Anything that can go wrong, will go wrong.

27 Apr 2023

Anything that can go wrong, will go wrong. Here’s a situation for you:

When you write a presentation with several colleagues, you’ll quickly notice that there’s at least one person in that group who simply cannot stick to the format of your slides. In slide one, you have the title and authors listed, all in Times New Roman font with a dark gray background. In slide two, you have information and general introductions about whatever you’re presenting on, and once again, you have it beautifully written in Times New Roman, with the same font sizes and background. But then you get to slide three, and that’s when the idiot of the group throws in an aqua background and small Comic Sans MS font, as if it were a published paper written by CERN.

That’s annoying. Not just annoying to me specifically, but it is OBJECTIVELY annoying.

In a software engineering environment, the equivalent of this situation is a team writing in Javascript and React components, except one person doesn’t make comments on any of their pull requests, has poor naming conventions, and nullifies the purpose of using GitHub to begin with.

DISCLAIMER!!

It is important to note that this is not a situation I encounter with my group. I love my group and how organized they are, but I merely describe the nightmare of a situation if we did not have this organized structure.

Our practices

Design patterns are guidelines set by a group to organize and simplify changes made to a project. The implementation of these design patterns is precisely what is used to avoid conflicts as described prior. One such example would be to store all your pages in a designated ‘pages’ directory, your components in a ‘components’ directory, your .css and .scss in a ‘styles’ directory, etc.

Within my group, we practice a multitude of design patterns.
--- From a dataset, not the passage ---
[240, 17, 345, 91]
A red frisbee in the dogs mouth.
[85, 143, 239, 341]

In the very beginning of our project, right after we built our ManoaLink repository, the first thing we did was make branch protection for main. In other words, we would have to make a branch for every issue and send in pull requests to be reviewed by at least one other member of the group. This practice minimizes merge conflicts - the few merge conflicts that we DID have were simple, obvious, and easy to resolve.

My team frequently holds meetings, and design patterns is a common topic that we discuss. We place all of our styles (for each individual page and general styles) within a designated styles directory. For each page, whether it be the route or the class names of components, we established a convention in which we write the full page name, separated by dashes, and followed by the type of thing we are describing. For instance, we might name a class ‘company-listing-visit-button’, and from here, it is fairly obvious what that class is used for.

System-Enforced Design Patterns

Returning to the analogy of the klutz who simply cannot follow the formatting of slides during a presentation, attempting to enforce these style guidelines still isn’t a foolproof way to prevent that klutz from diverging from those guidelines. In some cases, discussions of formatting might go in one ear and out the other. In another case, all you’ll hear is “yo hablo espanol.”

Here’s where concrete, system-enforced design patterns come into play. Within our Github Repository, several tests are automatically run, which are ESLint and Testcafe checks. Since the klutz can’t avoid these tests, this should be a (hopefully) foolproof system!

Or maybe not, who knows. Humans can figure out a way around anything. But! Altogether, I strongly approve of coding style and design patterns.